Schuetzenmiester wrote on Aug 26
th, 2018 at 11:37pm:
The finest woodworkers allow for seasonal changes due to humidity. The lack of issues is more likely due to the lack of exposure extremes. zIf it was preventable, the finest furniture would have been exempted centuries ago.
Actually, Nearly ALL of the professional wood workers I know of, some making musical instruments highly sensitive to changes in temp and humidity, refuse to seal the wood anywhere but on outer surfaces. This dooms them to take a number of well established methods to allow for expansion/shrinkage of unsealed wood. It also means users of wooden musical instruments have to do a lot of retuning, often after each tune.
We get to watch this incessant retuning of wooden string instruments every time our Swedish and Norwegian friends bring their violins and nyckleharpas to Colorado or we take ours to their countries. And, the sound boxes of these wooden string instruments are made of dense, fine grained wood that has very small growth rings.
However, some makers of stringed wooden musical instruments, people with engineering backgrounds, have gone to sealing the inside of the sound boxes of their wooden musical instruments with light-weight sealants whose solid state vibrational properties are a close match to those of the wood used in these sound boxes. Note that this DOES NOT alter the thermal expansion properties of these special woods.

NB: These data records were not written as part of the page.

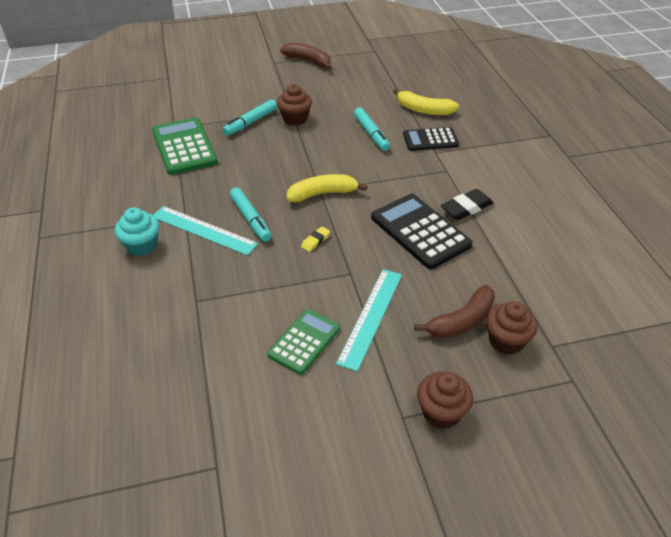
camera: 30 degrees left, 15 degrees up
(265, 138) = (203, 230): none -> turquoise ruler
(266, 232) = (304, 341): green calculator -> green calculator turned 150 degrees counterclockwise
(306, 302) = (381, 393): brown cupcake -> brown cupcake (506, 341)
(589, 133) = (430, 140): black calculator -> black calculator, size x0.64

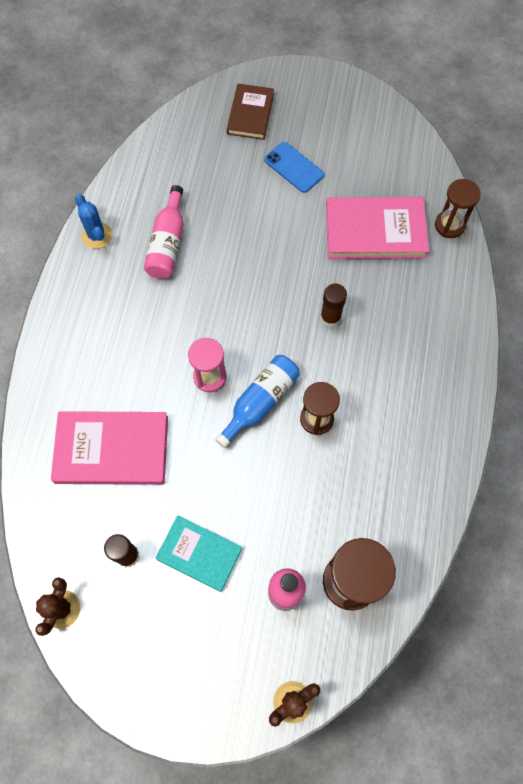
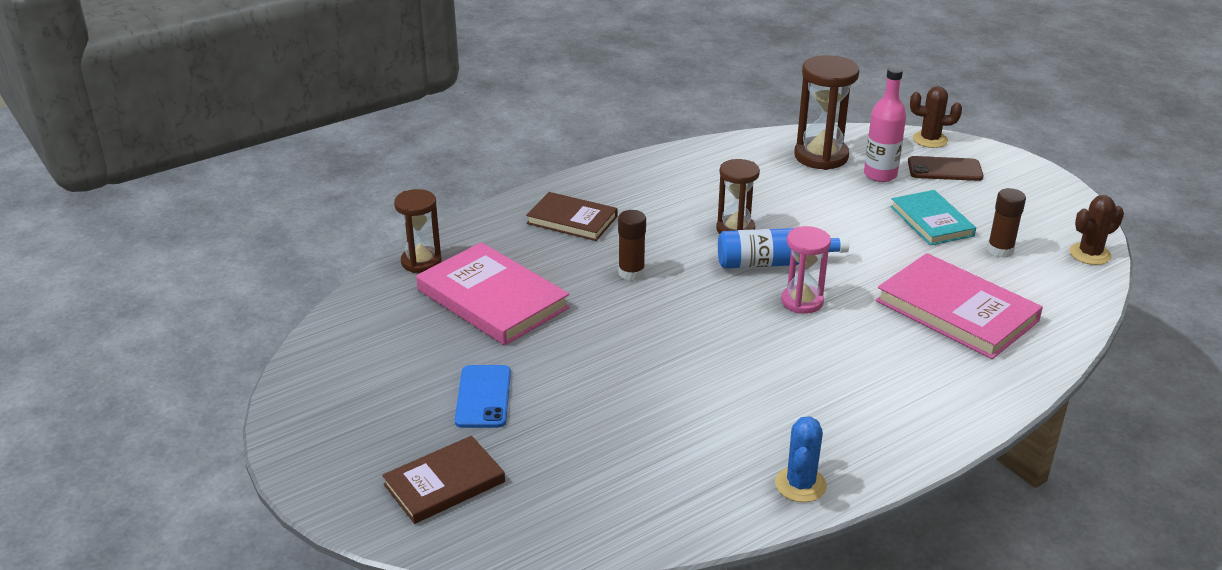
camera: 135 degrees left, 35 degrees down
(167, 244) = (721, 422): pink bottle -> none
(244, 652) = (944, 169): none -> brown phone
(422, 337) = (572, 220): none -> brown book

Your assumption about furniture makers does not apply to anything where wood must remain stable in applications where stability is highly important, eg, sound boxes of stringed wooden musical instruments. Tradition has been the limiting factor, at least as regards effects of moisture on changes in vibrational properties of wood.
The extensive use of synthetic stocks on rifles would not have gained so much of its popularity IF everyone had properly and fully sealed ALL surfaces of their rifle stocks.